В 66 году репрессии вновь охватили страну. Визит Тиридата используется для того, чтобы убрать двоих: Мела, мы только что об этом упоминали, и Петрония — одного из самых ярких представителей кружка Кальпурния. Петроний был на слуху у принцепса, особенно из-за дебатов о «роскоши», и Тигеллин считал его главным соперником. Ему поставят в вину дружбу с Сцевином. Очевидно, Петроний знал о связях и планах заговорщиков. Исчезнут также Аникий Цериал, Руфрий Криспин, первый муж Поппеи, уже высланный в апреле-мае 65 года.

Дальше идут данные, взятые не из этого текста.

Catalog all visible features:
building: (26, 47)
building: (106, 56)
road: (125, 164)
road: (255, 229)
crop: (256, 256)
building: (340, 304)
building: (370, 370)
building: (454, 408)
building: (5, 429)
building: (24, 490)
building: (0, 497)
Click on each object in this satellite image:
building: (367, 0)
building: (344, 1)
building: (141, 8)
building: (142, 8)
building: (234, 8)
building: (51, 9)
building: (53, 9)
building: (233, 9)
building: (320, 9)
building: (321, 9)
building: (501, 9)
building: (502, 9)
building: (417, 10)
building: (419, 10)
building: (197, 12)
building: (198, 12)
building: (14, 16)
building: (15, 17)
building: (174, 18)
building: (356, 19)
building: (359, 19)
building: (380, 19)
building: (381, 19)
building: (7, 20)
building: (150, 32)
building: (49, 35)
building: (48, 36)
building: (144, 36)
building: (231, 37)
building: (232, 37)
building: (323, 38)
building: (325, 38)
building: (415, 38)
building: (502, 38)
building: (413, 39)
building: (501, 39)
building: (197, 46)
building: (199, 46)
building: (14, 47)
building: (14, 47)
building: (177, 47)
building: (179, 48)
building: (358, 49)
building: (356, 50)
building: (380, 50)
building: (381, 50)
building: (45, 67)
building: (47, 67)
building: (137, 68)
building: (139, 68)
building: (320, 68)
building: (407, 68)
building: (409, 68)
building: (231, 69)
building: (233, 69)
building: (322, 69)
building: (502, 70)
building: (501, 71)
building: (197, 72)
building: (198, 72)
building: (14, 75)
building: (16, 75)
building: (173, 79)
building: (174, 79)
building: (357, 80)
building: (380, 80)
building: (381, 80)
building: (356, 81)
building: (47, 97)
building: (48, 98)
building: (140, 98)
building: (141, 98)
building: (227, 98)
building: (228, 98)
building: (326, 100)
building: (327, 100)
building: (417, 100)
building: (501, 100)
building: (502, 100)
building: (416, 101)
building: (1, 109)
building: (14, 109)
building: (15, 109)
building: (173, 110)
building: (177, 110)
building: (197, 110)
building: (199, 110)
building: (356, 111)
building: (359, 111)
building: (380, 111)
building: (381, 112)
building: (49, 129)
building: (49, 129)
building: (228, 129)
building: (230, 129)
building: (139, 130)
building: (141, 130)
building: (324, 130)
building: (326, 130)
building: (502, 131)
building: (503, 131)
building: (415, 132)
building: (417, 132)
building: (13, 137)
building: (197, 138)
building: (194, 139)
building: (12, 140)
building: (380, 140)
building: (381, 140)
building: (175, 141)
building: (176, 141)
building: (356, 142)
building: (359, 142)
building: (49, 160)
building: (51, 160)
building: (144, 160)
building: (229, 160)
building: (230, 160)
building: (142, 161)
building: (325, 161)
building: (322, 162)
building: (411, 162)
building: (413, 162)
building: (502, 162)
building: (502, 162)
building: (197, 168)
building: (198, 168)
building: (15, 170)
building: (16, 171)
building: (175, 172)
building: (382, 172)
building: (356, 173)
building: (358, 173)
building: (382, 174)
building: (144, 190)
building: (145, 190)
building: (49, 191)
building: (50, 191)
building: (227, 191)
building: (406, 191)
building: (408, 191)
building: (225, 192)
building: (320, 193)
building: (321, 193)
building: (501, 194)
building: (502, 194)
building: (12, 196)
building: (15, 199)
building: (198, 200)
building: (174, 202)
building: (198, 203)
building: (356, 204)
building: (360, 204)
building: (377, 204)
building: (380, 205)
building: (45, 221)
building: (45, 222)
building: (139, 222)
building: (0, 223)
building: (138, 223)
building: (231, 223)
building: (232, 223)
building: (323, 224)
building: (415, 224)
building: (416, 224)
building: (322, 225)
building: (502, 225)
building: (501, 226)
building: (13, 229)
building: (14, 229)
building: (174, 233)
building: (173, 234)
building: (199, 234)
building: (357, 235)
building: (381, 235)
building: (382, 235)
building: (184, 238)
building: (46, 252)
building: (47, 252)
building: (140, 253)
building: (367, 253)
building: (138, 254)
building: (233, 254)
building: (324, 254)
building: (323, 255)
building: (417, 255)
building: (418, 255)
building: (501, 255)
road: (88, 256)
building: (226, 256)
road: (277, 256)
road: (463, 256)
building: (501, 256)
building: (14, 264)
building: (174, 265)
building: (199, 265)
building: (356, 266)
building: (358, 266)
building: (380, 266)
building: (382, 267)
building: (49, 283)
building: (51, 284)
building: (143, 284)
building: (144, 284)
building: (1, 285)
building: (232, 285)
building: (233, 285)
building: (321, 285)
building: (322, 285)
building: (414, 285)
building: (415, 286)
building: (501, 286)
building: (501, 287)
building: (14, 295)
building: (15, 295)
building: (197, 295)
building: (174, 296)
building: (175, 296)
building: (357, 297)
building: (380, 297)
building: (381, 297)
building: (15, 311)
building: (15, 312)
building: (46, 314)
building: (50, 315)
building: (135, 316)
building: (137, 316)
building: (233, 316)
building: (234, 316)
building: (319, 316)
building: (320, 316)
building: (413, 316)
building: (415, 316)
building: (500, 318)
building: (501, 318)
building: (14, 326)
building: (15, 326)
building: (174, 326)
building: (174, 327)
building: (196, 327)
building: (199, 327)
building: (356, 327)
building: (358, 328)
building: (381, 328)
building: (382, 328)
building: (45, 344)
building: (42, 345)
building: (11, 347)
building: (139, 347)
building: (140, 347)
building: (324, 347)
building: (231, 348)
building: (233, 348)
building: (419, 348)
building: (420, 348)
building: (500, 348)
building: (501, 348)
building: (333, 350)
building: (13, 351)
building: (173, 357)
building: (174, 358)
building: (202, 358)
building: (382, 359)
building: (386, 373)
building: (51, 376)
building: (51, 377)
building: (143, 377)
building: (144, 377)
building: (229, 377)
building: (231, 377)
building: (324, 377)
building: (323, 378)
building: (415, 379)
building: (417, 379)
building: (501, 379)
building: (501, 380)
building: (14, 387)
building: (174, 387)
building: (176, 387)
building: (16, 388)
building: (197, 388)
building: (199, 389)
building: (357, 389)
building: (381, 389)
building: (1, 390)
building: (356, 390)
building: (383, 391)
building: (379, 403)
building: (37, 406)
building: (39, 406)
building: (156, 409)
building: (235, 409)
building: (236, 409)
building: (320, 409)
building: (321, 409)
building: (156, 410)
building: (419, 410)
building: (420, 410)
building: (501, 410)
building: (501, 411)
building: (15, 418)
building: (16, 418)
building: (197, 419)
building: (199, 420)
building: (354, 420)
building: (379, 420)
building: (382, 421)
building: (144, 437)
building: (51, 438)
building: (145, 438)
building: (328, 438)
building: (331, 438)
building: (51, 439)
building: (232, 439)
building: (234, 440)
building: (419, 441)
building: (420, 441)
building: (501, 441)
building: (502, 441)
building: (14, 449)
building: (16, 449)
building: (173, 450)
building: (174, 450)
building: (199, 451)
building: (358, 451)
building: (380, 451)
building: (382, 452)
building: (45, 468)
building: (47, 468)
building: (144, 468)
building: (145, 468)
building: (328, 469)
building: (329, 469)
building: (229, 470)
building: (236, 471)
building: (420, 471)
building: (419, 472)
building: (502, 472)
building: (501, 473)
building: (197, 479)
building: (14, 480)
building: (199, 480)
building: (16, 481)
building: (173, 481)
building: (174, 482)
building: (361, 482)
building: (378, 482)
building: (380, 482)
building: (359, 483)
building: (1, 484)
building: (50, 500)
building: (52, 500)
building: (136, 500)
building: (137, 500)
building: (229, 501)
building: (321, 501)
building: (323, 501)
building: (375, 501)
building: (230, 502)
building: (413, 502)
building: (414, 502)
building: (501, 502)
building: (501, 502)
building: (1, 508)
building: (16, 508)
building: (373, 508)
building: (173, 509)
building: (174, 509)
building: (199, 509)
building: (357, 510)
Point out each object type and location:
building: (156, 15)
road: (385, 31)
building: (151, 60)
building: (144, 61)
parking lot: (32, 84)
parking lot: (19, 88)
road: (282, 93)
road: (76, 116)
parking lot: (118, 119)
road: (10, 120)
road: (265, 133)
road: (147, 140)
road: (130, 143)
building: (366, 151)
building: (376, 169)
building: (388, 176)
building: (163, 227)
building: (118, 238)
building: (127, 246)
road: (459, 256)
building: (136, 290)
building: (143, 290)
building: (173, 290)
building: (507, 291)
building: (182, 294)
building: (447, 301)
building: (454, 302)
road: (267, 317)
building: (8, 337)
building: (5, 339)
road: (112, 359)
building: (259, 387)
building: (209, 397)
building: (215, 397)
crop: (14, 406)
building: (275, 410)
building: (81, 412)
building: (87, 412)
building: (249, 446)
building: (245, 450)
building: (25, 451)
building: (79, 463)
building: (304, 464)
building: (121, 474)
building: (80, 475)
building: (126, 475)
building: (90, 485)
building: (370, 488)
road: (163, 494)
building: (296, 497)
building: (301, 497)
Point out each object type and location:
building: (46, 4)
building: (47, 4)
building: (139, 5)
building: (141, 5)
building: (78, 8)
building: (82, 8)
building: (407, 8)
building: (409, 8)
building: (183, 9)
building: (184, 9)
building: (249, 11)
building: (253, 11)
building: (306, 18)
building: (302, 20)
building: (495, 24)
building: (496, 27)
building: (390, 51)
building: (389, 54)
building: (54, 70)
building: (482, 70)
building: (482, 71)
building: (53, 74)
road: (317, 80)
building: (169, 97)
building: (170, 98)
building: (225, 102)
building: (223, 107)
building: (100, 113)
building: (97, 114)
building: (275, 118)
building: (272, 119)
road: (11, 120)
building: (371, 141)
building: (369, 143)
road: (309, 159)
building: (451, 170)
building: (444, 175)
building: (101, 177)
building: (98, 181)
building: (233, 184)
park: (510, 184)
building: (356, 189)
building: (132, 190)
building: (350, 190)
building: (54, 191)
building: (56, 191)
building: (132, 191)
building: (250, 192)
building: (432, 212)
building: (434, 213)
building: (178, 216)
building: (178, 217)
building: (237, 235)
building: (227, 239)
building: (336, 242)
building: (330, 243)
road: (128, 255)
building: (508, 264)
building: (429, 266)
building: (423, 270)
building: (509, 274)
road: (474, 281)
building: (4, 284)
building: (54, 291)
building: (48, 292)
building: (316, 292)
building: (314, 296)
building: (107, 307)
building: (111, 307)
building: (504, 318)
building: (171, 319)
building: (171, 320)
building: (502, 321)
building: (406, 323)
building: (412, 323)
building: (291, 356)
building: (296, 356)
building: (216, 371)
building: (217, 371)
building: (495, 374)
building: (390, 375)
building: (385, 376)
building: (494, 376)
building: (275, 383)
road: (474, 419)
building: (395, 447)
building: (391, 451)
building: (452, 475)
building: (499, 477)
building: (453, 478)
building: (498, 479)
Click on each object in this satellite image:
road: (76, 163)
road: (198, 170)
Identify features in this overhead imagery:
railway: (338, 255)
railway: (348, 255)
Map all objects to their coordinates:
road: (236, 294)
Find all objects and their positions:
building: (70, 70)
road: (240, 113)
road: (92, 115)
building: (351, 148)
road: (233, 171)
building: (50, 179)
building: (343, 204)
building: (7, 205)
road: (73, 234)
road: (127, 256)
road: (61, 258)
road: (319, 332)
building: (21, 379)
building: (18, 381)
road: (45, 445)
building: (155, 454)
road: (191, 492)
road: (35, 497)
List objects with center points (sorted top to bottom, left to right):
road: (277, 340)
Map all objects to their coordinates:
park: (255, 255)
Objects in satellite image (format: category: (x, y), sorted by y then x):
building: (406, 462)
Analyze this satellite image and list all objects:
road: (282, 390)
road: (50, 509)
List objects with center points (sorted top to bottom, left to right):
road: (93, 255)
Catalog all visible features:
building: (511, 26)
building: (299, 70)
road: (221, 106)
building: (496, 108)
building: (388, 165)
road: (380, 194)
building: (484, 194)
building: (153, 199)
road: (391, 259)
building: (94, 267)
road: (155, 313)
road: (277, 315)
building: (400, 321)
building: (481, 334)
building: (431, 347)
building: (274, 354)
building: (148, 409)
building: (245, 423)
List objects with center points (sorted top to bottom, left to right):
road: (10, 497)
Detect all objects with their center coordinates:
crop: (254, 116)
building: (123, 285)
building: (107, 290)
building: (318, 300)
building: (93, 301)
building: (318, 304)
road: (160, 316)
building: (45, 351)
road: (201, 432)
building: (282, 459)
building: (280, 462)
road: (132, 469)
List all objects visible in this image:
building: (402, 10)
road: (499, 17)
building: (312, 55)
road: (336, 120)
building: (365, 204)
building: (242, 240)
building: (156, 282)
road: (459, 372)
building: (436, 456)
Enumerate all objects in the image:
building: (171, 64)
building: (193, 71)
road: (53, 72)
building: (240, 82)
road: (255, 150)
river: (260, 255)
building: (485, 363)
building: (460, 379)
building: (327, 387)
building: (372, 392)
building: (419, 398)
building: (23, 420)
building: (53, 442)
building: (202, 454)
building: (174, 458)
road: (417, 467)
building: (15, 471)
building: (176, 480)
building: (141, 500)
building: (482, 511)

Он, вероятно, в конце 64 года присоединился к кружку Кальпурния и заговору.
Некоторое время спустя, во время визита Тиридата, была уничтожена группа Тразеи. Процесс [284] вновь получил развитие в 65 году, когда к самоубийству приговорили Луции Антистия Вета, тестя Рубелия Плавта, ставшего на сторону Тразеи. Луций Антистий Вет сменил Сорана на посту проконсула Азии, после того как в 55-56 годах был легатом Верхней Германии. Вскоре уничтожили всю его семью. Процесс Вета, без сомнения, нужно связать с процессом Бареи Сорана в 66 году. Их отношения — Антистия Вета, Бареи Сорана и Корбулона повлекли трагедию. Одновременно с ними были уничтожены его теща и дочь, вдова Рубелия Плавта. Всадник Публий Галл, посредник между Ветом и Руфом, тоже был жестоко наказан. Но Нерон не мог уже на этом остановиться, он хотел полного уничтожения группы Тразеи, которую рассматривал как последний очаг серьезной оппозиции. Сорану вменили в вину, что он сдерживал распространение императорской политики во время своего проконсульства, и, в частности, то, что запустил руки в сокровищницу искусств. Его обвинили также в том, что он возбудил волнение в провинции в пользу своего друга Рубелия Плавта. Свидетельство тому — Плавт и Тразея получили достаточно многочисленную и значительную поддержку. Наконец, его заподозрили в раскрытии оккультных тайн, якобы с его помощью могли узнать будущее Нерона. Была предана суду его дочь Сервилла, жена Аннея Поллио, сосланного в 65 году. Их процесс проходил во время разгрома Тразеи. Коссуциан [285] Капитон и Эприй Марцелл приложили все усилия, чтобы очернить его перед сенатом. Все общество охвачено ужасом террора. Солдат приводят на заседание сената, чтобы они с оружием в руках присутствовали на дебатах. Соран и Тразея были приговорены к самоубийству, в то время как Паконий, Гельвидий и Агриппа были высланы, так же как Кассий Асклепиадот, получивший поддержку от оппозиционеров стоиков в азиатских провинциях и угрожавший разжечь волнение даже в невооруженных районах.